Los escapes

Rublo estaba en la cama del hospital del penal. Sabía cuál era la manera más fácil de escapar. Su cuerpo largo y dolorido yacía inmóvil; su mente iba hacia delante y atrás. Corría en un bosque sin lobos, sin perseguidores, sin trampas. Vestía el ambo celeste de los enfermos.

Rublo había llegado al hospital vendiendo ilusiones a quienes sólo estaban interesados en ganar dinero; ambiciosos siempre abundaron y eran los más fáciles de convencer. Canjeó favores por promesas que pagaría luego ya que había aceptado una oferta fabulosa, algo grande, algo real: un trabajo afuera.

Rublo corría. Pisaba ramas, insectos y el rocío de la madrugada. Sus cómplices habían comprado varias voluntades que lo ayudarían a escapar. La enfermera cambiaba el suero cuando mencionó que ese pestañeo somnoliento sólo podía ser causado por exceso de medicación o de golpes.

Rublo, agitado, esquivando árboles, recordaba las palabras: «...vas a distinguirlo rápidamente: es un gordo pelado de ojos celestes». Claro, siendo que todos los habitantes de estas islas negras eran morochos y fornidos como esclavos africanos, sería fácil reconocer al contacto.

Rublo veía oscuridad verde y marrón y sentía un bullicio lejano, como grillos en el camino. Llegó a la costa. Los pescadores se confundían con la noche y el mar excepto uno de espaldas amplias que se dio vuelta apenas Rublo pisó la arena. El pelado lo miró fijo y se inclinó hacia él; luego levantó un brazo y moviéndolo ordenó la avanzada. La palabra «traslado» sonó como un trueno mientras varias manos lo alcanzaron.

Rublo se resistía. Golpeaba a quién podía y se escurría entre varios brazos. «Acariciar la libertad y no sostenerla es peor que seguir en la cárcel», pensó. Por eso, sin temor de los daños que sufriría, siguió dando pelea. Pero fue inútil.

Rublo, sedado, oía sin comprender. Eran voces cercanas y algunos quejidos lejanos. Sintió nuevas manos en su cuerpo y pinchazos tan molestos como la luz del día en los ojos de quien quiere seguir durmiendo.

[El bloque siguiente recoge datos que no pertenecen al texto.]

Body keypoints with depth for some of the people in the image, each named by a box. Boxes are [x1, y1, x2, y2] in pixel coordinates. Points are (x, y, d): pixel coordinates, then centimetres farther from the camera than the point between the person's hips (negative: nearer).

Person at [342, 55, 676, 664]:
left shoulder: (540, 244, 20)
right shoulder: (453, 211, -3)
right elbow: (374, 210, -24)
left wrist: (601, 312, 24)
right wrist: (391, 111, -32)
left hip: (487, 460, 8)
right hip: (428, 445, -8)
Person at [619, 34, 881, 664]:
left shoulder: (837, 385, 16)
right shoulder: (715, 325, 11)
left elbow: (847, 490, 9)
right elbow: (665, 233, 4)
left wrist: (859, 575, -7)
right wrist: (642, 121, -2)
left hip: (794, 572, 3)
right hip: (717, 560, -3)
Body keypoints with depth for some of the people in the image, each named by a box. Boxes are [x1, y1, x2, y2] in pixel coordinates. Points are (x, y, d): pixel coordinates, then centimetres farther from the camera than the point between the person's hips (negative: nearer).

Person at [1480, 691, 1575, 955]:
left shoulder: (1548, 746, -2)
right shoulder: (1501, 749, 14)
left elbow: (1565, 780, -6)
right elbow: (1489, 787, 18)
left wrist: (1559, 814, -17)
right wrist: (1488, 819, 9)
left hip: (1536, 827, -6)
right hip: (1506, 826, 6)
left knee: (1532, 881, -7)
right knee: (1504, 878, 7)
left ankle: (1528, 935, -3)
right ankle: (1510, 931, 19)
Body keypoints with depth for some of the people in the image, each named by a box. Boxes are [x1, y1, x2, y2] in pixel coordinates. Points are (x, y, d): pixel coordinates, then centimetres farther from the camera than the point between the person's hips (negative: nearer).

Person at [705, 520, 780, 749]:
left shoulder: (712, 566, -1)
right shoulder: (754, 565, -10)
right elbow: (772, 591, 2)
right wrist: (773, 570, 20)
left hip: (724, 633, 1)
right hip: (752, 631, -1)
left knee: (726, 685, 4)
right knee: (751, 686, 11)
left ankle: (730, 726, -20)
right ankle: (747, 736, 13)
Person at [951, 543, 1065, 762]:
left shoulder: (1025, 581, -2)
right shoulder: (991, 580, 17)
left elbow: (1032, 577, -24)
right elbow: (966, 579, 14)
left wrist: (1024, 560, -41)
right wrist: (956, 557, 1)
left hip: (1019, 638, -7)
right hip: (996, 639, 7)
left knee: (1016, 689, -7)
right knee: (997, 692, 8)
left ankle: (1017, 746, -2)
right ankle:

Rublo, como pudo, con esfuerzo, volvió a mirar. Descubrió que el lugar no era el mismo. Había demasiada luz y una enorme espalda blanca que al girar se hizo pecho. Vio lapiceras en el delantal, unos papeles en su mano, ojos claros y nada de pelo en la cabeza. Le escuchó decir, mientras agitaba en alto los papeles, «el traslado está listo, ahora es nuestro paciente, ya saben qué hacer».

Rublo estaba en la cama del hospital, dolorido, aturdido y confundido. Pero, por sobre todas las cosas, estaba esperanzado. Sabía que cuando pasara el efecto del sedante podría escapar y realizar el trabajo afuera, nuevamente, como tantas veces: sólo necesitaba algunos favores que pagaría luego.